Spinal stenosis surgery is performed in an effort to enlarge the effective diameter of the central canal space, as well as to ensure that the foraminal openings also remain patent. Spinal stenosis is a condition which can create impingement of the spinal cord or cauda equina, usually due to advanced degenerative changes in the spine.
The diagnosis of this condition is very controversial, since many older patients show the clinical impression of spinal stenosis, but experience no symptoms whatsoever. Other patients show mild stenosis, yet complain of severe chronic back pain. It is clear from widespread research that symptoms are likely to occur if the canal becomes so narrow as to compress the spinal cord or nerves. This usually occurs in a focal area of the canal at a particular vertebral level, but may occur over several levels in severe cases. Patients may demonstrate only one area of stenosis, or multiple, with the most commonly affected regions being the lower cervical and cervicothoracic juncture and the lower lumbar and lumbosacral juncture.
This report will provide basic information about invasive care for spinal stenosis, including the procedures used and the results typically offered.
There are several types of surgical procedures normally performed to treat stenosis conditions in the spine. One of the most common is the laminectomy. This is a procedure which has been used for decades to treat many different spinal conditions, but is still most often used to treat central and neuroforaminal stenosis enacted by arthritic or congenital changes. The procedure can be completed as a full laminectomy or a decompressive laminectomy and either in full open or minimally invasive varieties. The laminectomy procedure is often done in combination with either a foraminotomy and/or a spinal fusion. Enduring a combination laminectomy and fusion is perhaps one of the most grueling of all spinal surgeries.
If the stenosis is caused by a disc condition, then discectomy might be substituted for laminectomy or may be utilized in addition to this lamina removal technique. Once again, spinal fusion is often added to the mix, especially when multiple discs are herniated or degenerated in the treated area.
Laser surgeries have become very popular and are a good option for patients to explore. These approaches to care usually heal faster and do less anatomical damage than traditional or even conventional minimally invasive techniques.
Surgery should always be a last resort option for treating unresolved back pain due to a stenosis condition. Patients must be sure that their diagnosis is valid before undergoing an operation. In so many instances, mild and moderate degrees of completely expected stenosis are vilified by opportunistic caregivers and implicated incorrectly as the source of pain. This misdiagnosis will cause virtually any surgery to fail, since the procedure will not be treating the real symptomatic causation.
Although the stenosis condition might exist in these patients, it is coincidental to the pain and not related to the actual symptoms experienced. Spinal stenosis is a very common back pain scapegoat, especially in elderly patients.
When the diagnosis is correct, results of surgery vary greatly, depending on the cause of the stenosis:
Arthritic events treated with laminectomy fare quite well.

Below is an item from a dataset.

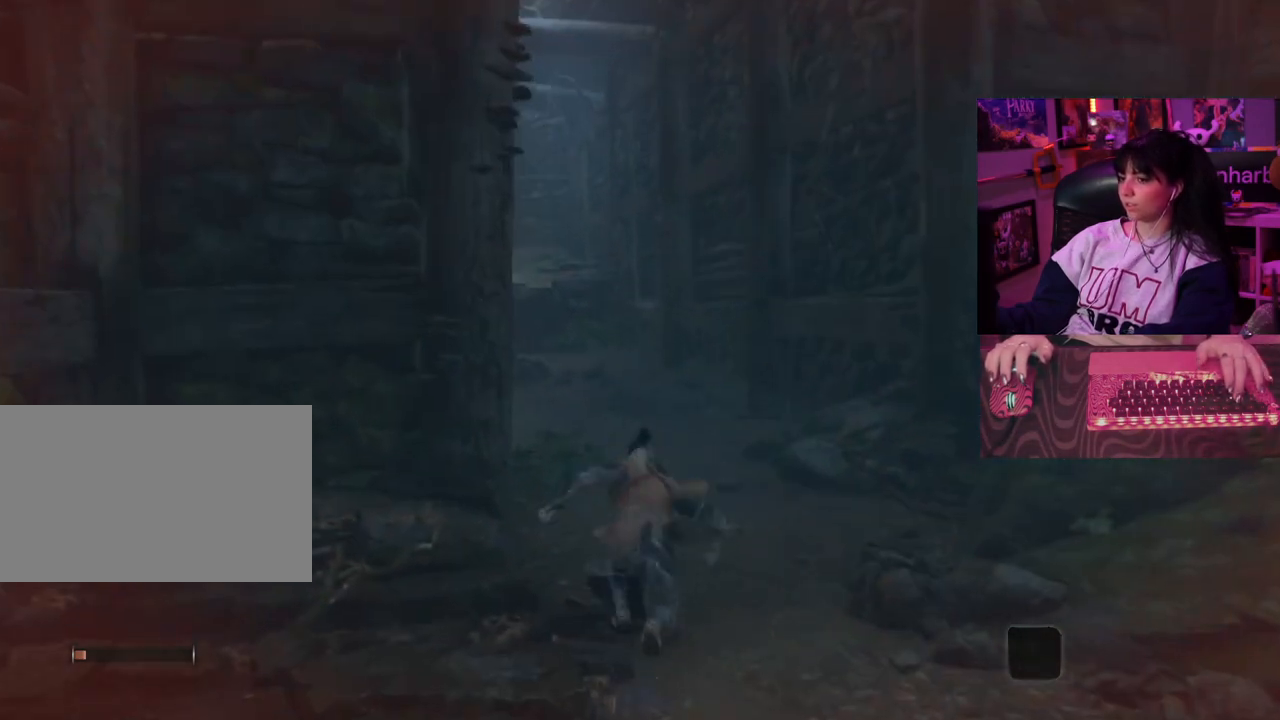
{"keys": ["w"], "mouse": [], "events": []}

Disc-related stenosis treated with discectomy does not enjoy results which are nearly as promising for pain relief, since many patients suffer symptomatic re-herniations postoperatively.

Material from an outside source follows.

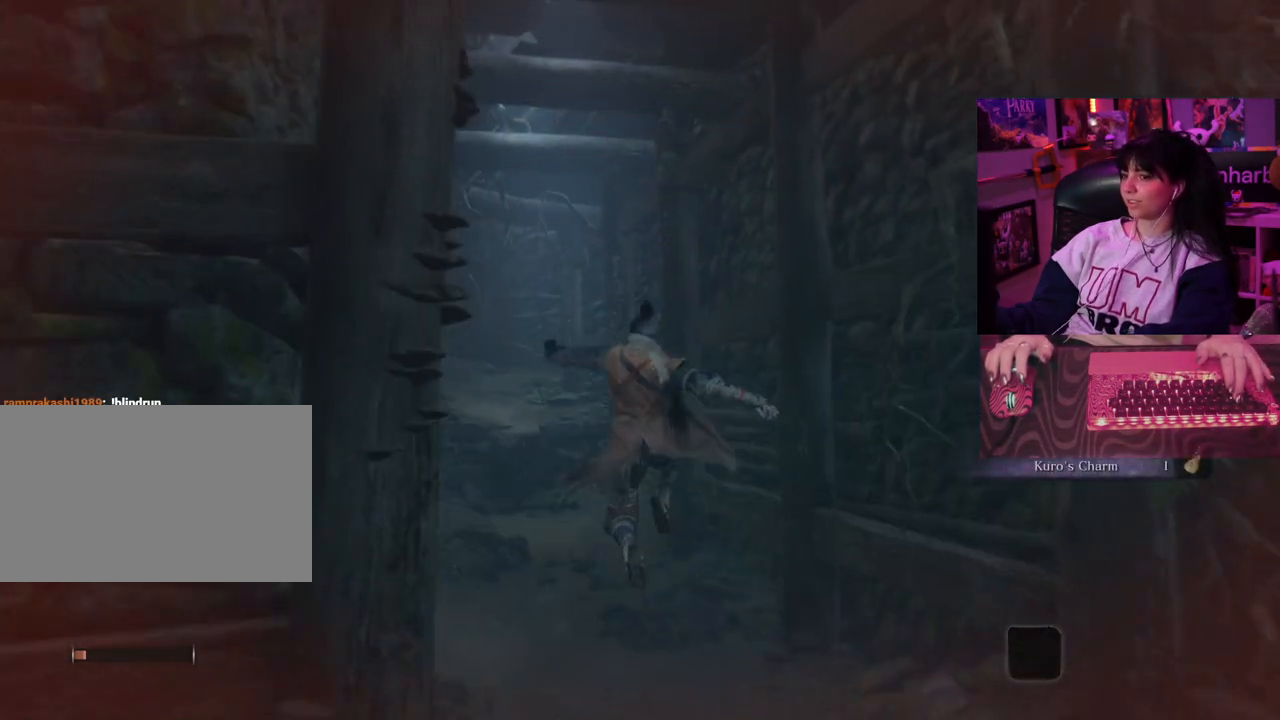
{"keys": ["w"], "mouse": [], "events": [[200, "space", "down"], [283, "space", "up"]]}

Stenotic change enacted by spinal curvature or spondylolisthesis are difficult to treat, since the drastic fusions used are dangerous and complication-ridden procedures. Only a minority of these patients enjoy complete amelioration of pain, but many at least no longer suffer from stenosis after the surgery, although other pain conditions may still exist.
Avoiding back surgery is always preferred to enduring the risks and possible complications of an operation. Surgery for stenosis should only be considered after all possible conservative treatment options have been exhausted and the diagnosis is 100% sure.
If you do require an operation, remember to consider all your procedural options before choosing one. There are often multiple ways of treating any central canal stenosis condition. Most of all, if spinal stenosis surgery is truly necessary, make sure to shop around for the best surgeon you can find. After all, your postoperative results will depend greatly on the skill and expertise of the doctor performing the procedure.